24. The Waves by Virginia Woolf
One of Woolf’s most unusual books, The Waves reads more like a prose poem than a novel. The narration is delivered by a six-person chorus — Bernard, Susan, Rhoda, Neville, Louis, and Jinny — as they progress from childhood to adulthood together. Despite the choral narration and the friendships between the characters, The Waves has a pronounced sense of disconnection and isolation. Her work commonly emphasizes the wealth of the interior and the difficulty (or fear) of sharing that interior life with others, and the lyrical form of this work underscores this sentiment. Each character gives voice to their most private moments of rapture and horror, creating a mood of vulnerability and often loneliness, and the fragmented movement of the story echoes the stream of one’s internal thoughts. Woolf creates a strange and poetic world focused almost entirely on the interior world, rather than the external.
25. The Brief Wondrous Life of Oscar Wao by Junot Diaz
Diaz doesn’t tiptoe around the nature of his chubby, nerdy protagonist: “Oscar,” he writes, “was a social introvert who trembled with fear during gym class.” It’s popular Junior who narrates the story, giving us the unusual perspective of an apparent extrovert observing minutely the life of an introvert. Though Oscar actually craves interpersonal intimacy — specifically a girlfriend — the general social scene holds only fear for him. Comfort means reading sci-fi or writing pages and pages of elaborate fantasy stories.
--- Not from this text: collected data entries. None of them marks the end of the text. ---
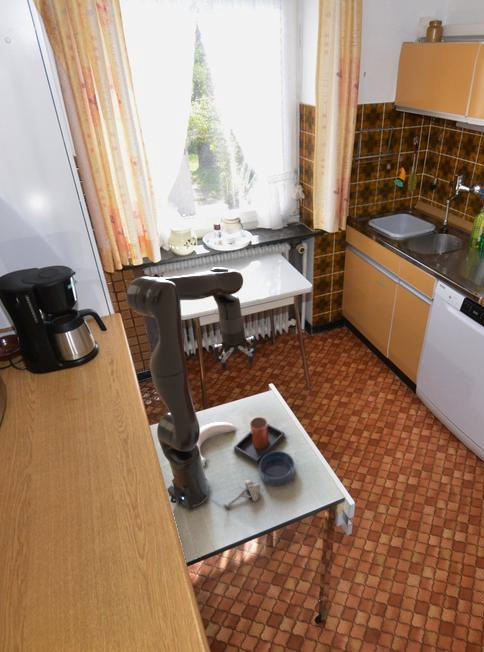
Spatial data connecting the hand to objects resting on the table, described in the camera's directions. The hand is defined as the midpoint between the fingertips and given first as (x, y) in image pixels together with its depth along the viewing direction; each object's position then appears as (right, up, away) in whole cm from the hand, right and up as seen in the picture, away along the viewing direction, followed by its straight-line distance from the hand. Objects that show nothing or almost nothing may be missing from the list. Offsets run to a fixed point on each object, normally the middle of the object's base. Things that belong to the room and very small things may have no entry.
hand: (237, 366), depth 148 cm
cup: (+8, -28, +7) cm, 30 cm away
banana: (-9, -29, +9) cm, 32 cm away
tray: (+7, -28, +7) cm, 30 cm away
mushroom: (+3, -41, -11) cm, 42 cm away
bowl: (+13, -35, -4) cm, 37 cm away
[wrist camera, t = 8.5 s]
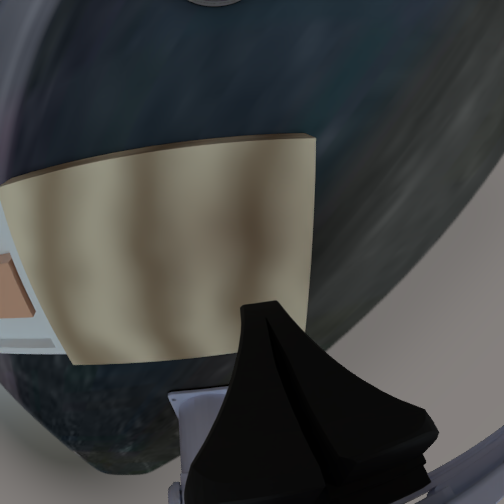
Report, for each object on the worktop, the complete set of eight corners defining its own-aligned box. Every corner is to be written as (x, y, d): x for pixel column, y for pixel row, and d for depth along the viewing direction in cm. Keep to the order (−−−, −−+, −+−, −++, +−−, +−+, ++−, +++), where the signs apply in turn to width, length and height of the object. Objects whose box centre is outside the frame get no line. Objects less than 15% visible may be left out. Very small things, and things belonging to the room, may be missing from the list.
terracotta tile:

Oscar Wao probes the painful dilemma of the shy introvert: He longs for deep relationships, but doesn’t have the ease with casual socializing that might lead to one (a problem only complicated by his conventionally unappealing looks and niche interests).
26. Swann’s Way by Marcel Proust
The sensitive, observant narrator of Proust’s classic novel shares his inner life and recollections with us so thoroughly that we seem to be inside his mind. He recalls with great fondness the simplest of pleasures — even the taste of a madeleine in tea is so powerful to him that it can trigger waves of nostalgia — suggesting that he is acutely affected by everything in his environment. His attachments are fervent, and he can’t even fall asleep happily as a child without a kiss goodnight from his mother. Meanwhile, the prose moves deliberately, carefully, showing a dedication to careful thought. Perhaps most importantly, you have to be eager to spend hours and hours alone with a book in order to finish this novel — it’s a long one.
We hope you’ve enjoyed this list of books introverts should read!